Records drawn from a dataset
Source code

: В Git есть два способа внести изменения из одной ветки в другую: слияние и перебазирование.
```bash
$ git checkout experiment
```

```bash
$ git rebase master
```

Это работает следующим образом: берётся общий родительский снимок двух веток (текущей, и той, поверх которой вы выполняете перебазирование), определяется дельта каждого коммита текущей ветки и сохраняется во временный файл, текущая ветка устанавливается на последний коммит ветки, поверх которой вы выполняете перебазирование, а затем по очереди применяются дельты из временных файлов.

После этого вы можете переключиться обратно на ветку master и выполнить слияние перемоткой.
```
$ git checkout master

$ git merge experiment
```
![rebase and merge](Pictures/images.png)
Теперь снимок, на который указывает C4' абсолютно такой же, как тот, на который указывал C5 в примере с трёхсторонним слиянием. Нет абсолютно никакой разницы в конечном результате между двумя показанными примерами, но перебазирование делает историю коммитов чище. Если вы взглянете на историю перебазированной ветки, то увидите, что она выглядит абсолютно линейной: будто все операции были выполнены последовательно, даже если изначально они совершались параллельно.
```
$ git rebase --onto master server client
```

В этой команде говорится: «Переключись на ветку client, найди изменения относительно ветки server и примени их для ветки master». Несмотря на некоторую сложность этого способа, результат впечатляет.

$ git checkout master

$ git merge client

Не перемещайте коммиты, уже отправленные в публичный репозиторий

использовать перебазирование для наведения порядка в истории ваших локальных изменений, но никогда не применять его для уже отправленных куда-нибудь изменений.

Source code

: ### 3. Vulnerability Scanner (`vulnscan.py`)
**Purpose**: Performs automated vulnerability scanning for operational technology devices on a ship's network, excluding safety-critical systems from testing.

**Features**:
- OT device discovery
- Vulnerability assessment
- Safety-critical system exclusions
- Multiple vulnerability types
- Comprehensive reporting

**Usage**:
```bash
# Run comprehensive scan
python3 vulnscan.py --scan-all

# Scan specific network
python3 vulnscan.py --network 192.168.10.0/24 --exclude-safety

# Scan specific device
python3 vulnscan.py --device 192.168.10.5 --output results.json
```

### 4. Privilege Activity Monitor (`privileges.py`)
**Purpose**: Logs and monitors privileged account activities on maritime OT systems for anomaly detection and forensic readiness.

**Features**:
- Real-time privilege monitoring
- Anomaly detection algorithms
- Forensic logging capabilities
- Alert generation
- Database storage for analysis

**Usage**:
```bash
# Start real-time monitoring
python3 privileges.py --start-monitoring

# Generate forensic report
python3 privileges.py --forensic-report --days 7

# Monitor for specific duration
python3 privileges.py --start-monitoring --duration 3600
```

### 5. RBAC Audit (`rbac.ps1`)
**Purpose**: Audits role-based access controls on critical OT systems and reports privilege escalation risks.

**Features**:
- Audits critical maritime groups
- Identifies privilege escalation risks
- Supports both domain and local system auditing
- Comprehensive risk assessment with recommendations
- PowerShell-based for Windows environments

### WHAT THE EXERCISE ASKS
Whenever a line of the data above includes the word "ветку", copy that line.

### SOLUTION
После этого вы можете переключиться обратно на ветку master и выполнить слияние перемоткой.
В этой команде говорится: «Переключись на ветку client, найди изменения относительно ветки server и примени их для ветки master». Несмотря на некоторую сложность этого способа, результат впечатляет.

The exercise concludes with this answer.